§ PROBLEM TO WORK ON
Supply the number of lines in the data below that hold "under", and let that number be the whole answer.

....

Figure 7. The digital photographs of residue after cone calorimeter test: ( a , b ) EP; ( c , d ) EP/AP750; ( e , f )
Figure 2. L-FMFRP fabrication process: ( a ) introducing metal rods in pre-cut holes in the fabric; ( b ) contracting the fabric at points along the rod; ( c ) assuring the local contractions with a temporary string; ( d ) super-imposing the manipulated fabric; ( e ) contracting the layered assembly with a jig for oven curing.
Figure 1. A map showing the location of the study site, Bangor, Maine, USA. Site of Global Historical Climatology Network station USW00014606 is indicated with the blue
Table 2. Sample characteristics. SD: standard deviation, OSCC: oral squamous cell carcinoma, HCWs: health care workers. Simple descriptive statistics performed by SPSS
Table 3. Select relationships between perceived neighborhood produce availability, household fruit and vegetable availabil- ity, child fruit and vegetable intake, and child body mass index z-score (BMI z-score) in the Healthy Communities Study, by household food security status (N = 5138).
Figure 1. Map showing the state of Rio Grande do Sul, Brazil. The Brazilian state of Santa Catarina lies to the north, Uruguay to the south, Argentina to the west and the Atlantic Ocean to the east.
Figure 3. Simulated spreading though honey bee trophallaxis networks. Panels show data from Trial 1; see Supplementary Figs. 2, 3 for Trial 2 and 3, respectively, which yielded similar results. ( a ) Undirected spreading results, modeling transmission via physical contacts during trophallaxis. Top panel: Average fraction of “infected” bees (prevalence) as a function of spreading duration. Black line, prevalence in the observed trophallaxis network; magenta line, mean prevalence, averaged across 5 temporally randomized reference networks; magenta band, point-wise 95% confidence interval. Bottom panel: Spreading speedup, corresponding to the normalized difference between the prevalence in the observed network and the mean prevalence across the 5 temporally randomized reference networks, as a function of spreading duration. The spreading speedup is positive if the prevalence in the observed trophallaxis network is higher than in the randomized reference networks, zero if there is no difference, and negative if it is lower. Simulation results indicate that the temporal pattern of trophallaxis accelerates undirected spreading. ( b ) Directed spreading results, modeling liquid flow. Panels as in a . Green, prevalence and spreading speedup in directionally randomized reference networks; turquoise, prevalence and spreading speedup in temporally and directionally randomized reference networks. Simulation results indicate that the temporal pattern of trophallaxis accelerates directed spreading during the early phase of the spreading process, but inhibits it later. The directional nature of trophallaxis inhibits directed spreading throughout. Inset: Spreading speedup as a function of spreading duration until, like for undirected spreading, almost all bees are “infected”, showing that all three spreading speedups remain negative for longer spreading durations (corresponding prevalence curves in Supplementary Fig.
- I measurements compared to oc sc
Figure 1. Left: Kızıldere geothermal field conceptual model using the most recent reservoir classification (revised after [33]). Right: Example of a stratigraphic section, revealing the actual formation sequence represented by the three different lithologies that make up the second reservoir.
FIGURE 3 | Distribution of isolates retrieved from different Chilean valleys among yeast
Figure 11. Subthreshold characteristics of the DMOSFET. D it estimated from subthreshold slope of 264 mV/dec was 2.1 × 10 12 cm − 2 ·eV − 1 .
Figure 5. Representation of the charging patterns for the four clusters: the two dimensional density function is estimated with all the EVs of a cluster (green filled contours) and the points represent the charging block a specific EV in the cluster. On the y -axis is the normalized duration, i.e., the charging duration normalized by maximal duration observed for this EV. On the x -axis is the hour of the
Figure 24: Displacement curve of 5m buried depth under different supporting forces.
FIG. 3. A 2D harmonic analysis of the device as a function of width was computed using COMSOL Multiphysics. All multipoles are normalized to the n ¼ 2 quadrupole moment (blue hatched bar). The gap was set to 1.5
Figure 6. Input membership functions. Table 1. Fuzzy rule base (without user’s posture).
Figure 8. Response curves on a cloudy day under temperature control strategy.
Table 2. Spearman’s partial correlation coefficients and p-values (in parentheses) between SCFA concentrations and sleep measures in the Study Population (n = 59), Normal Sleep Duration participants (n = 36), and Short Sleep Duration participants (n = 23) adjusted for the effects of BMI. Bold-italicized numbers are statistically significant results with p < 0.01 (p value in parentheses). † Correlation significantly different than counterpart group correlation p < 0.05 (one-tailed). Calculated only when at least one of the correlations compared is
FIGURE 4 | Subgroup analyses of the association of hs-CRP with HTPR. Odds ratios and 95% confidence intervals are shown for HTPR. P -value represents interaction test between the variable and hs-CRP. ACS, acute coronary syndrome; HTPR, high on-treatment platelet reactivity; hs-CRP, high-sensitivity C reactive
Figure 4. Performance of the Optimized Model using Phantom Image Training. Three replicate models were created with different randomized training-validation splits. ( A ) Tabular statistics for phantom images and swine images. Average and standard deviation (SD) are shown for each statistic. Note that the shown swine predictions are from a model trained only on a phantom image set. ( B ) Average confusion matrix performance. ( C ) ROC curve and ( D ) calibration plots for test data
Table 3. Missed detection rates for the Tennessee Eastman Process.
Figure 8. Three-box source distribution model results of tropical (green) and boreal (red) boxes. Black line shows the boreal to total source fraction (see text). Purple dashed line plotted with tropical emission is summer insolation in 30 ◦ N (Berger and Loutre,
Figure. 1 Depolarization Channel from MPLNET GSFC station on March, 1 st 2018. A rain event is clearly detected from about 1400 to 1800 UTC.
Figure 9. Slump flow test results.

....

§ ANSWER SECTION
2